What you will do:
Find every word or phrase enclosed in quotation marks in the text on jokes and being out of place, and list them.

Given text:
- - - -
In England, in the 1970s, there was a genre of jokes known as ‘Irish Jokes,’ which relied upon the understanding that there would be a stupid Irishman as the butt of every joke. One such joke (which also takes other forms) has an Englishman stopping to ask an Irishman for directions. The Irishman pauses for thought. Then he replies: “I wouldn’t start from here.” However, is this really such a stupid answer? Of course this answer can be read as a failure to understand the basic logic of giving directions. However, it might be more interesting to read the answer as a refusal to accept the terms of the question or as a withdrawal from its logic. It’s not hard to imagine an Irish worker winding up an English landowner with such an answer, for example. Indeed, the humour of the joke might come not from the apparent stupidity of the answer but precisely from our identification with the fictitious Irishman: from our recognition of the way all questions attempt to impose a logic upon us.
Withdrawal form the habitual choices of art means not being at home. Familiarity is not simply a matter of knowing the explicit rules but of knowing when the rules apply and when they don’t. In other words, the Law depends upon unspoken supplements and common knowledge. At a trivial, everyday level, when I bump into my neighbour and he ritually asks ‘How are you?’ he expects the answer ‘Fine.’ A detailed description of my various ailments would be taken as a troubling deviation from the protocols of such situations.
The displacement of being not-at-home entails two related possibilities for misunderstanding. The first is incomprehension: a failure to understand the everyday cultural habits and rituals which are taken for granted by those who are at home. In the film in which the fictional ambassador of Kazakhstan, Borat, played by Sacha Baron Cohen, tours the United States, he is, at one point, invited to a Republican dinner party. During the meal, he manages to convey to his host his needs to go to the toilet and is shown to the Bathroom. He returns carrying a small plastic bag. As he enquires of his host how he should dispose of this bag it becomes obvious, to her dismay, that this bag contains the result of his trip to the Bathroom. Here, we are not simply laughing at the discomfort of the xenophobic Republicans; more than this, we identify with Borat being out of place. Indeed, Borat is a vehicle for making the familiar strange, for making the invisible appear.
- - - -
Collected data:

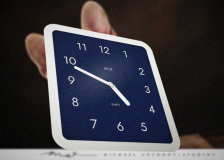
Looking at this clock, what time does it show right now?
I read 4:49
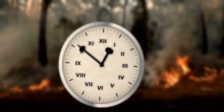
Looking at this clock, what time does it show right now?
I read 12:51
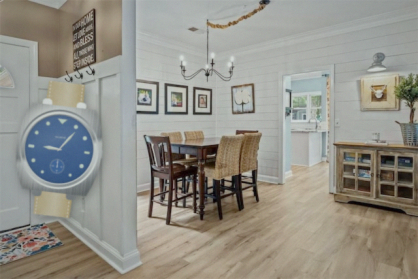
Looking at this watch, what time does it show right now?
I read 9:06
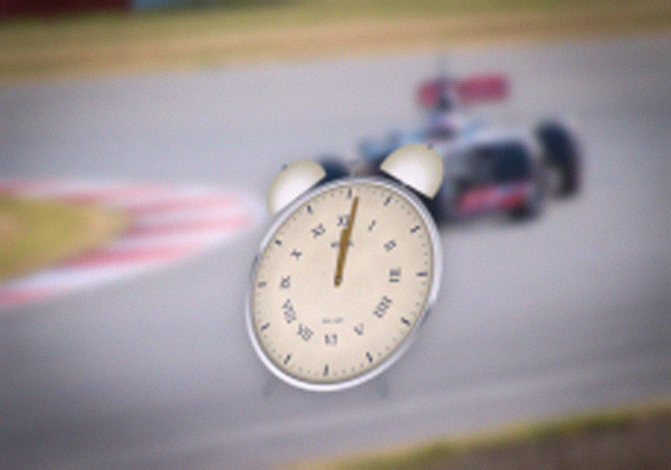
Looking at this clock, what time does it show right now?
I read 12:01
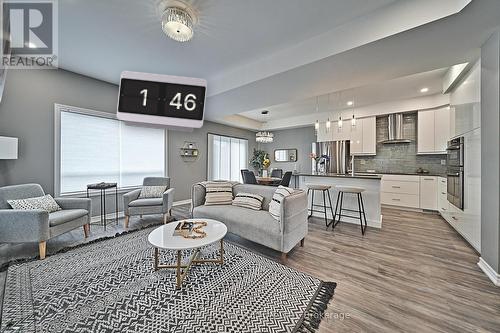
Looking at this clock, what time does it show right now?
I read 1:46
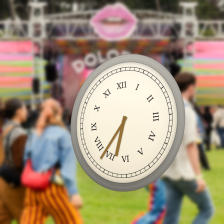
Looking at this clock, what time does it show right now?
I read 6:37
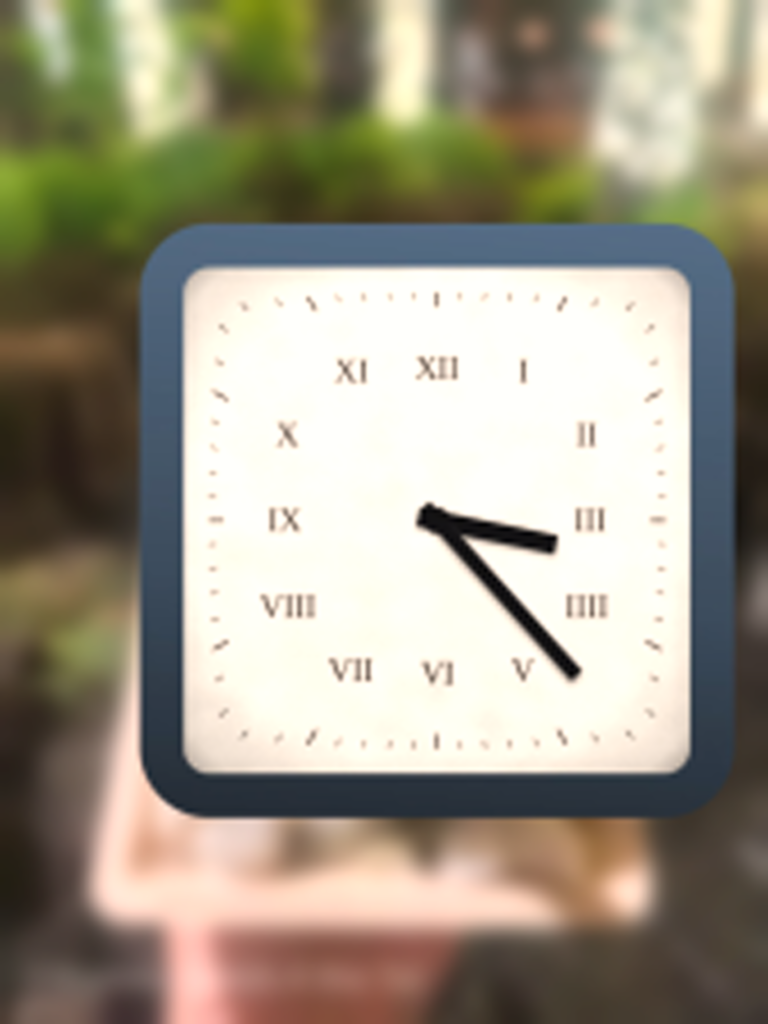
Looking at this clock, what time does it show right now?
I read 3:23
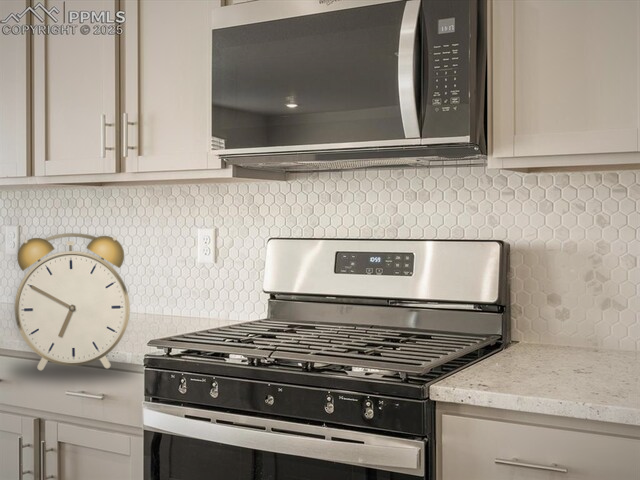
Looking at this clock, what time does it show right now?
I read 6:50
- - - -
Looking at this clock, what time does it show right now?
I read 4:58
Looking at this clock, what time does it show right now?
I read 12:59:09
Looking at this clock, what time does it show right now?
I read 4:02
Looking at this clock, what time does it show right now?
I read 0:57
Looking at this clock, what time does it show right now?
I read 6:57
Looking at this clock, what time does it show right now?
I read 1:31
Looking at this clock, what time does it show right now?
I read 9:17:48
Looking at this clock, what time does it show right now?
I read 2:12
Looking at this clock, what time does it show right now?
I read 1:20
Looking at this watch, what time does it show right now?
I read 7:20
- - - -
Answer to the problem:
- Irish Jokes
- I wouldn’t start from here.
- How are you?
- Fine.